─── Texte étudié
Le bilan individuel des Bleus à l’Euro : Jaiteh aurait mérité mieux, Cordinier a perdu la magie olympique, Maledon s’est raté

Battus par la Géorgie dès les 1/8e de finale, les Bleus sont rentrés en France bien plus vite que prévu…
Au Radisson Blu de Riga lundi après-midi, on croisait encore Luka Doncic, attendu par des jeunes supporters pendant plusieurs heures, des joueurs géorgiens tout contents de prolonger leur séjour ou même l’équipe israélienne, repartie très tard pour Tel-Aviv. Mais plus l’équipe de France…
Après une dernière nuit déprimante en Lettonie, les Bleus se sont envolés en vol privé sur les coups de midi pour Paris. Laissant derrière eux les traces d’un championnat d’Europe particulièrement frustrant, conclu dès les 1/8e de finale face à la modeste Géorgie (70-80). Deux jours après la désillusion, il est temps de tirer le bilan individuel de cette première compétition de l’ère Fauthoux.
#00 Sylvain Francisco
En un match, il a scoré plus de points (32) que sur tout le reste de son tournoi (27). Face à la Slovénie, le meneur du Zalgiris Kaunas a livré l’un des plus grands chefs-d’œuvre des dernières années en sélection, malheureusement terni par une faute de goût sur l’ultime possession qui lui a valu un déferlement de haine et de bêtise raciste sur ses réseaux sociaux.
Un peu trop à gérer pour un seul homme, atteint par la situation, et qui n’a plus réussi à retrouver le même rayonnement ensuite. Au-dessus du lot d’un point de vue athlétique, avec des qualités de vitesse inouïes, le Francilien a beaucoup cherché à répondre aux attentes du staff, allant parfois trop tenter de trouver la passe alors qu’il s’était déjà ouvert le chemin du cercle.
──────
─── Extrait de données
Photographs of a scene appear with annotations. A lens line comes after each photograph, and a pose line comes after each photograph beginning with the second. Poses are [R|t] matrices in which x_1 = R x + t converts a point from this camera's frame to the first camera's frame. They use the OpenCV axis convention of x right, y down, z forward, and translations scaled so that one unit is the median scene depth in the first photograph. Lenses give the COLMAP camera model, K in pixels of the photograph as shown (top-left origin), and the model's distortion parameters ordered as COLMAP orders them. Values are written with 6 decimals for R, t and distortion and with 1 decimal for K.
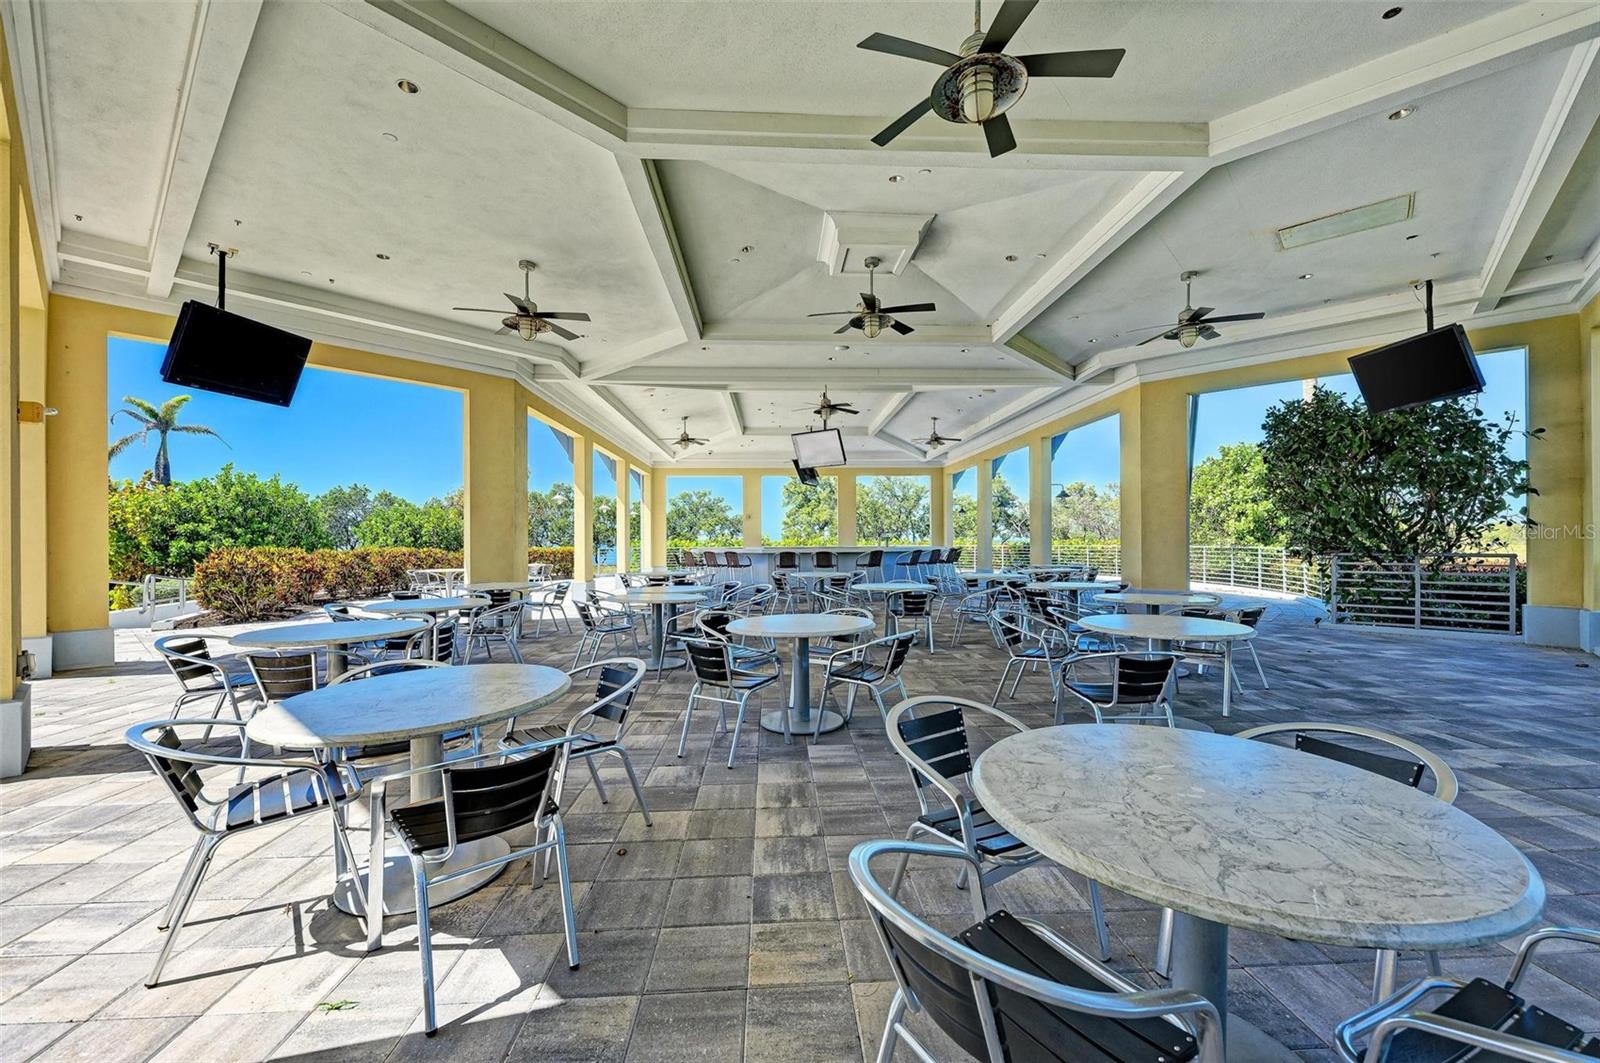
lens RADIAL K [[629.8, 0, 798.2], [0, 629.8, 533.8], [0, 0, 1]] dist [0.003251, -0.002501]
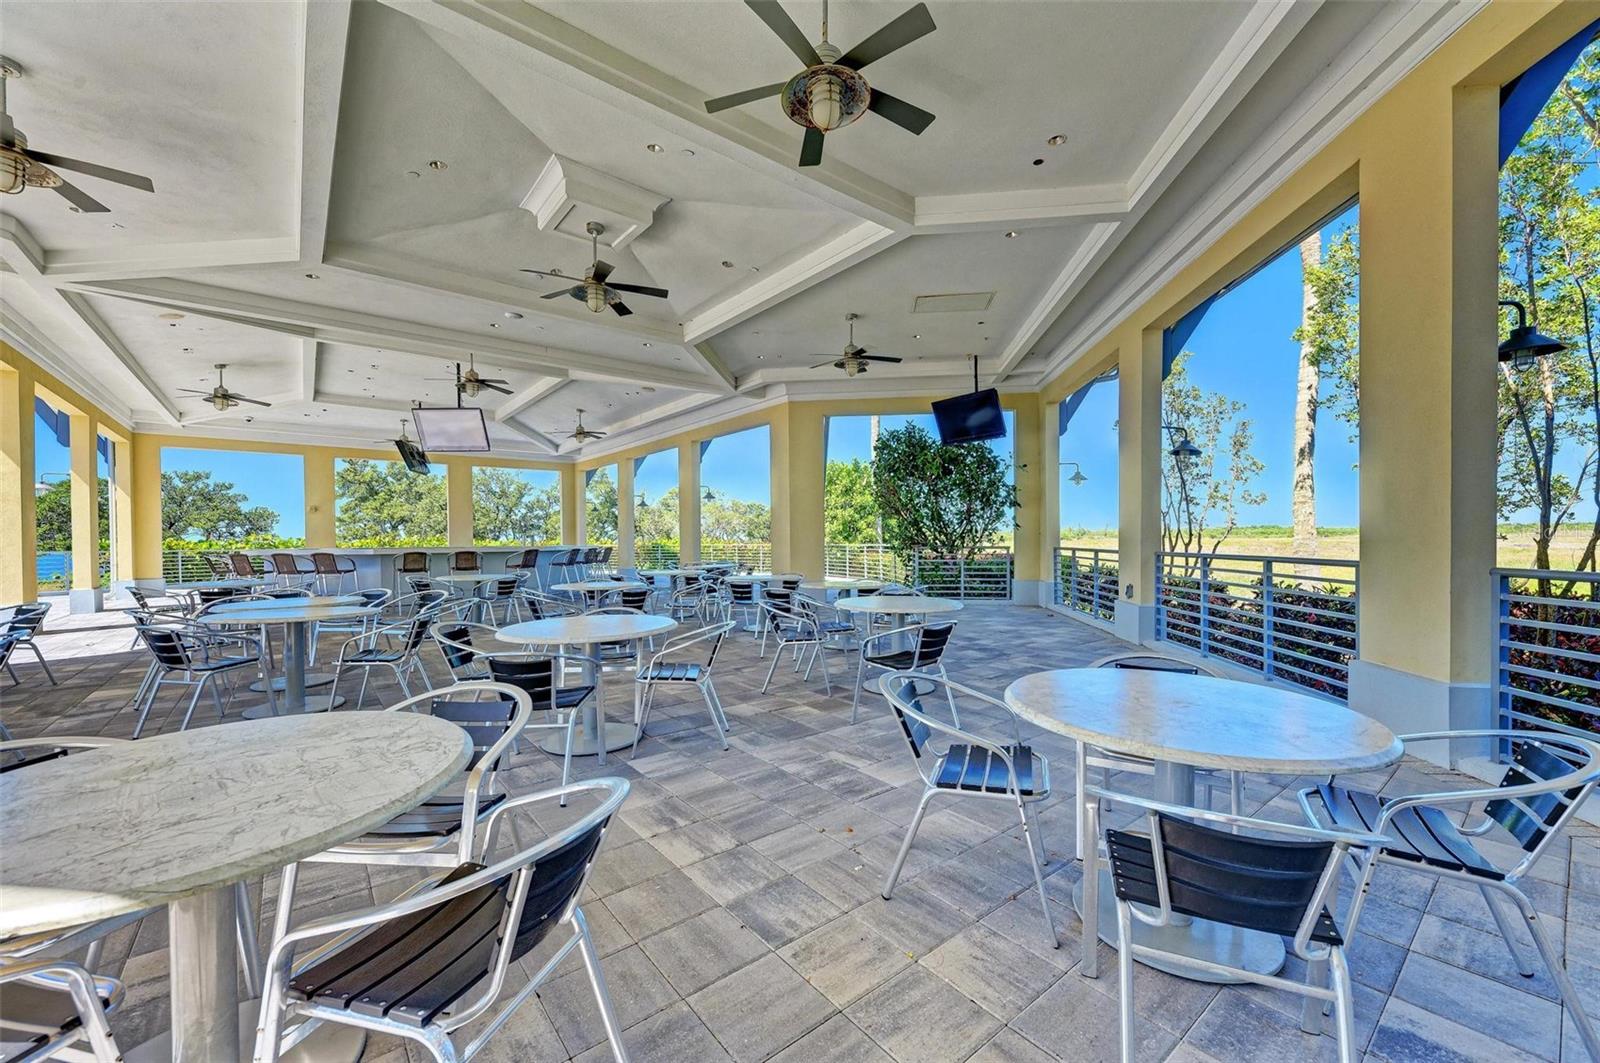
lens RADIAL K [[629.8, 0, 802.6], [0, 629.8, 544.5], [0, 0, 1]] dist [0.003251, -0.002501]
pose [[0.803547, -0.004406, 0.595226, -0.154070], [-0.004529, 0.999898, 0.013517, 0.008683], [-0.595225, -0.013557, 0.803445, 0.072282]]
──────
Activité A:
D'après le texte étudié, dans quel club joue Sylvain Francisco ?
Activité B:
Traduisez en anglais cette phrase du texte étudié : « Après une dernière nuit déprimante en Lettonie, les Bleus se sont envolés en vol privé sur les coups de midi pour Paris. »
Activité C:
Réécrivez le passage du texte étudié compris entre « Un peu trop » et « chemin du cercle. », inclus, en remplaçant « Francilien » par « meneur ».

Réponse écrite A:
Le Zalgiris Kaunas.

Réponse écrite B:
After one last depressing night in Latvia, Les Bleus flew out to Paris on a private flight around noon.

Réponse écrite C:
Un peu trop à gérer pour un seul homme, atteint par la situation, et qui n’a plus réussi à retrouver le même rayonnement ensuite. Au-dessus du lot d’un point de vue athlétique, avec des qualités de vitesse inouïes, le meneur a beaucoup cherché à répondre aux attentes du staff, allant parfois trop tenter de trouver la passe alors qu’il s’était déjà ouvert le chemin du cercle.